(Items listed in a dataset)
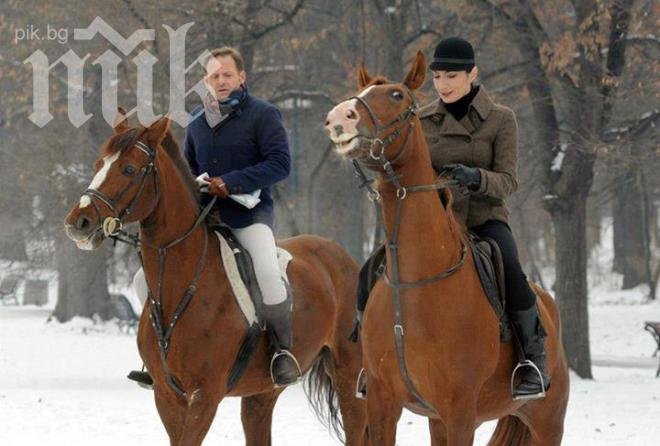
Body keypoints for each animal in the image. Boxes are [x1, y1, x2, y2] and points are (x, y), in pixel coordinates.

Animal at [63, 113, 368, 444]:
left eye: (129, 169)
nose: (78, 223)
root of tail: (343, 257)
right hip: (262, 392)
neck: (184, 284)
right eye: (98, 164)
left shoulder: (205, 395)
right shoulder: (167, 396)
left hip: (348, 373)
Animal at [324, 50, 568, 444]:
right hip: (437, 420)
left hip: (548, 421)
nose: (337, 118)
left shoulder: (460, 411)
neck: (417, 283)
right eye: (360, 91)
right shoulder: (383, 404)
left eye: (397, 95)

PROBLEM TO WORK ON: In the entries above, find the line with "root of tail: (343, 257)", then retype it and every line after it exactly.

TASK RESULT:
root of tail: (343, 257)
right hip: (262, 392)
neck: (184, 284)
right eye: (98, 164)
left shoulder: (205, 395)
right shoulder: (167, 396)
left hip: (348, 373)
Animal at [324, 50, 568, 444]:
right hip: (437, 420)
left hip: (548, 421)
nose: (337, 118)
left shoulder: (460, 411)
neck: (417, 283)
right eye: (360, 91)
right shoulder: (383, 404)
left eye: (397, 95)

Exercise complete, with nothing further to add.